Reproduce verbatim everything from the beginning of the material down to and including the line that contains "Privacy Policy".

◇ ◇ ◇ ◇

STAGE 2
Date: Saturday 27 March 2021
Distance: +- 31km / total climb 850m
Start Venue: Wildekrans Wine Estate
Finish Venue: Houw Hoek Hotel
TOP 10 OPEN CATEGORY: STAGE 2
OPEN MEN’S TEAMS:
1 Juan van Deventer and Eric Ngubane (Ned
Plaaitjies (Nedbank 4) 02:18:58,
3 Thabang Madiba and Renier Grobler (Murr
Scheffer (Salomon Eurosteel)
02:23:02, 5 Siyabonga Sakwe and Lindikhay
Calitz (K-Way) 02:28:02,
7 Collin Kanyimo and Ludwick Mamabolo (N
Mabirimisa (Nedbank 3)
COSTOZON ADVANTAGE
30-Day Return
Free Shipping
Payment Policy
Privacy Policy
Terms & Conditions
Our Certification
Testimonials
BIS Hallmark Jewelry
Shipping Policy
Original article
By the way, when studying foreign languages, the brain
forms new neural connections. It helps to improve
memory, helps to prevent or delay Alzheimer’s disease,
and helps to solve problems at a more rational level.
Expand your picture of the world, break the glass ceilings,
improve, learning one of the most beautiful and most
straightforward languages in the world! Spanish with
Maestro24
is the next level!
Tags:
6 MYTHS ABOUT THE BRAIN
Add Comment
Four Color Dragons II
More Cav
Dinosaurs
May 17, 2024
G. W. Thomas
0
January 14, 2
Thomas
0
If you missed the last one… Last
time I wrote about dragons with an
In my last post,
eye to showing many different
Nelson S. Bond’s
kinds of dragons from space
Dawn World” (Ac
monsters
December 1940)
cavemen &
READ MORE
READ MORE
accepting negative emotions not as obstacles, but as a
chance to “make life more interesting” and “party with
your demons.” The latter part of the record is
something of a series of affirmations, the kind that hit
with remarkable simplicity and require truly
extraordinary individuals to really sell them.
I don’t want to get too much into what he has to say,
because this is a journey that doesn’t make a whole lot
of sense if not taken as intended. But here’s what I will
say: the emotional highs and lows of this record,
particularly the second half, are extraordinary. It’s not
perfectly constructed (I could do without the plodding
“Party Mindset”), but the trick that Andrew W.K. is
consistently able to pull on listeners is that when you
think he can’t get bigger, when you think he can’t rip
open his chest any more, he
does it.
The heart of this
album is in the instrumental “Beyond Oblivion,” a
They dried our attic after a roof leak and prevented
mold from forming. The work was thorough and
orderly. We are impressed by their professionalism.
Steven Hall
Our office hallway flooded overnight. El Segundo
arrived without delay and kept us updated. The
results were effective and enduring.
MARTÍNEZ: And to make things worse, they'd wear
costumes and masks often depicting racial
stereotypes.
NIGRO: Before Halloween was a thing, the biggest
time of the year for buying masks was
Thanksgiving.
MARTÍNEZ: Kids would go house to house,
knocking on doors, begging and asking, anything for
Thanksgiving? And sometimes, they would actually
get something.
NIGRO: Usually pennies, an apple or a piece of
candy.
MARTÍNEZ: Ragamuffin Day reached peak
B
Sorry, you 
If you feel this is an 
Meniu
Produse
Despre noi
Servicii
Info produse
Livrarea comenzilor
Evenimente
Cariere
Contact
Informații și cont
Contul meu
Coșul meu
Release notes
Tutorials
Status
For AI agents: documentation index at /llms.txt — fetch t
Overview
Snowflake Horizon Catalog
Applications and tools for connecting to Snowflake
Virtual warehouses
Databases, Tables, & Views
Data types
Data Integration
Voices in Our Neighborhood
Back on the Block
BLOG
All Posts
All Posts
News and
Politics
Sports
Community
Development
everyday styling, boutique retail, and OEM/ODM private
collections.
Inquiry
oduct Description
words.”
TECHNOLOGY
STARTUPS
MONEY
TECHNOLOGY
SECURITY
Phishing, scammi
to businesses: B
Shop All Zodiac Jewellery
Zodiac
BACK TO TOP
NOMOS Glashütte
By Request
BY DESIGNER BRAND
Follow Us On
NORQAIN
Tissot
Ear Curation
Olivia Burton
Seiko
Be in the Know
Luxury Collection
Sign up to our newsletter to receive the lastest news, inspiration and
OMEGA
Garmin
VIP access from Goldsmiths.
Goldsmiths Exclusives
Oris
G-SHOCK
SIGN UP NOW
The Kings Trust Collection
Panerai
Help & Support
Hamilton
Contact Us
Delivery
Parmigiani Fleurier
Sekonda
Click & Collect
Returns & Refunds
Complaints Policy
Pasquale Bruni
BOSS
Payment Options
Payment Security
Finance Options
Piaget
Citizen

◇ ◇ ◇ ◇

### Response to the task
STAGE 2
Date: Saturday 27 March 2021
Distance: +- 31km / total climb 850m
Start Venue: Wildekrans Wine Estate
Finish Venue: Houw Hoek Hotel
TOP 10 OPEN CATEGORY: STAGE 2
OPEN MEN’S TEAMS:
1 Juan van Deventer and Eric Ngubane (Ned
Plaaitjies (Nedbank 4) 02:18:58,
3 Thabang Madiba and Renier Grobler (Murr
Scheffer (Salomon Eurosteel)
02:23:02, 5 Siyabonga Sakwe and Lindikhay
Calitz (K-Way) 02:28:02,
7 Collin Kanyimo and Ludwick Mamabolo (N
Mabirimisa (Nedbank 3)
COSTOZON ADVANTAGE
30-Day Return
Free Shipping
Payment Policy
Privacy Policy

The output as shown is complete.